### [Exercise text]
=== Begin Enclosure ===
Travel companies, such as Clipper, are “constantly looking for new ideas to send travelers on,” Johnson said. “We’ve kind of had to come up with some wondrous journeys – the petrified wood ranch or lunch at The Point. This is what we’re pitching to travel agents.”

Albany will also host the inaugural “Spotlight on the Northwest” Sept. 18-20, put on by the Spotlight Travel Network, an “informal” group of travel agents who have held similar events for years in other parts of the country, featuring seminars, networking functions and trade shows.

Lucht said the event is “filling up fast,” with 40 attendees at last count – which was supposed to be the cut-off.

“This is an opportunity to get these tour operators who have probably never visited the Northwest,” Johnson said. “You do your very best when this happens. In two years, hopefully, we’ll see tour operators bringing groups here to the Willamette Valley.”

She said AVA is “aggressively pursuing three major events” to bring visitors to the county.

“Exciting things are happening.”

One is the Northwest Tandem Rally, to be held this year in Klamath Falls July 1-4 after landing in Bellingham, Wash. in 2015.
=== End Enclosure ===
### [Your tasks]
1/ Reproduce word for word the portion of the tourism article that begins at the words "Travel companies, such" and stops after the words "be the cut-off.".
2/ List the things the tourism article says the "Spotlight on the Northwest" event features.

### [Data shown]
=== Begin Enclosure ===
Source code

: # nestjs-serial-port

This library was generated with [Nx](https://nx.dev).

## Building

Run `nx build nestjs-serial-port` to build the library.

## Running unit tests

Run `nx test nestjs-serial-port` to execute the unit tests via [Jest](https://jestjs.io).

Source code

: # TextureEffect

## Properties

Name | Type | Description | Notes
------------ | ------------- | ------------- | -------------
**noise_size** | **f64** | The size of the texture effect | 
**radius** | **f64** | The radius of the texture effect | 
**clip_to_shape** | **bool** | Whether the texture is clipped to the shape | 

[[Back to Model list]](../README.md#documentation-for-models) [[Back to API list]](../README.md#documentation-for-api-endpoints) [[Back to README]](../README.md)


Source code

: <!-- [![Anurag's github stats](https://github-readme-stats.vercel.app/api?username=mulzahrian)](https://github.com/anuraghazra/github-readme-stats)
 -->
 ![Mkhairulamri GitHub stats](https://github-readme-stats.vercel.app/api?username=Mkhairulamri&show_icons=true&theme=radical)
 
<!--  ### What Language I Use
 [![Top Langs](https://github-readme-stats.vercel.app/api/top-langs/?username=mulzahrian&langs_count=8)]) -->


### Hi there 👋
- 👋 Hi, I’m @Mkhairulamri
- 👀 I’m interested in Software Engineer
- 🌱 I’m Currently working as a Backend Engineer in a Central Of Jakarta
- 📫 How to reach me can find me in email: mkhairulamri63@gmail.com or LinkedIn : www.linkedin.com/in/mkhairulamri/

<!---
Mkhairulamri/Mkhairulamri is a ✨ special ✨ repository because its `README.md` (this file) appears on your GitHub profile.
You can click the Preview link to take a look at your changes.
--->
=== End Enclosure ===
### [Solutions for each task]
1/
Travel companies, such as Clipper, are “constantly looking for new ideas to send travelers on,” Johnson said. “We’ve kind of had to come up with some wondrous journeys – the petrified wood ranch or lunch at The Point. This is what we’re pitching to travel agents.”

Albany will also host the inaugural “Spotlight on the Northwest” Sept. 18-20, put on by the Spotlight Travel Network, an “informal” group of travel agents who have held similar events for years in other parts of the country, featuring seminars, networking functions and trade shows.

Lucht said the event is “filling up fast,” with 40 attendees at last count – which was supposed to be the cut-off.

2/
seminars
networking functions
trade shows